Beisner compared the St. Louis verdicts to a favorable
ruling in September from a state court judge in New Jersey. That
judge, who is presiding over some 200 talc cases, disqualified
the plaintiffs' experts on the grounds that their scientific
testimony was too speculative.
In the same decision, he dismissed the first two cases set
for trial and the ruling is being appealed.
J&J unsuccessfully tried to block the testimony of the
experts in St. Louis on similar grounds. The company will make
the same challenge on appeal, Beisner said.
Last week's $70 million verdict followed Missouri jury
awards of $72 million in February and $55 million in May.
The first big talc verdict in February was won by the family
of Jacqueline Fox, who died in October 2015. Their lawyers said
she used J&J Baby Powder and Shower to Shower Powder daily for
35 years for genital hygiene before she was diagnosed with
ovarian cancer in 2013.
Jere Beasley, whose firm has filed hundreds of talc cases,
including the three Missouri wins and two New Jersey dismissals,
said the verdicts should prompt J&J to make a deal.
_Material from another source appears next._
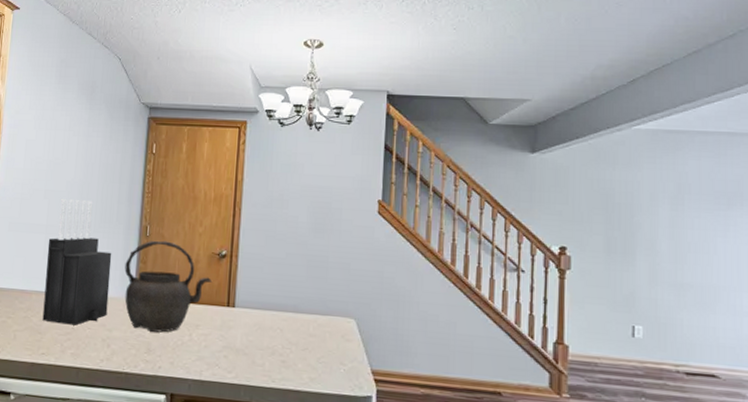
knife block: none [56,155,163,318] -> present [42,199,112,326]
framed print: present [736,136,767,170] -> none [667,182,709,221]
"If I were representing them, I would say, folks, we need to
sit down and regroup and start trying to settle these cases," he
said.
LARGE VERDICTS
Large verdicts are relatively common in major product
liability cases, and they are often reduced or overturned on
appeal. One lawsuit against Merck & Co over its recalled
painkiller Vioxx produced a $253 million verdict in 2005, which
was thrown out three years later. Merck eventually settled most
Vioxx cases for $4.85 billion in 2007.
Shareholders in J&J, which had sales of $70 billion last
year, have so far shrugged off the three talc verdicts, the
first of the cases to go to trial. But if the trend continues,
liability could mount. The company has not reported setting
aside any litigation reserve to deal with talc cases, as it has
with previous claims over antipsychotic drug Rispardal and
recalled hip implants.
J&J no longer sells Shower to Shower, which was acquired by
Valeant Pharmaceuticals in 2012. Though not a major seller on
its own, Baby Powder is a recognized symbol of J&J's baby care
line, which brought in $2 billion in revenue in 2015.
Some legal experts said it made sense for J&J to fight on.
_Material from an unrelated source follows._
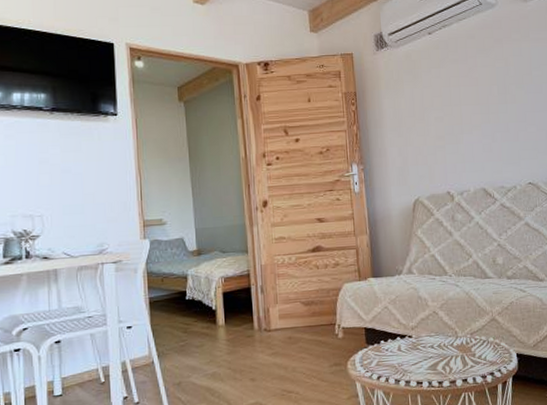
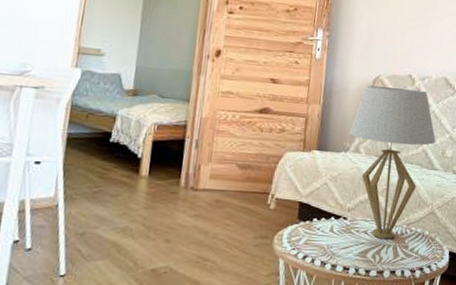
table lamp: none [399,204,485,351] -> present [349,85,436,239]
"Ordinarily I would say three verdicts like that would
prompt you to think about settlement," said University of
Georgia Law School professor Elizabeth Burch, who researches
product liability cases, but she said J&J's case is somewhat
different.
A settlement would not necessarily cap J&J's liability,
Burch said, because its talc products are still on the market,
unlike companies whose products have been recalled.
Howard Erichson, a professor at Fordham School of Law, said
the company also had valid concerns about the impact of a
settlement on its position in the market.
"This is not Vioxx. This is not asbestos," Erichson said.
"This is a case where the company wants to defend its brand, and
is not going to be anxious to announce a big settlement that
appears to concede that the product is harmful.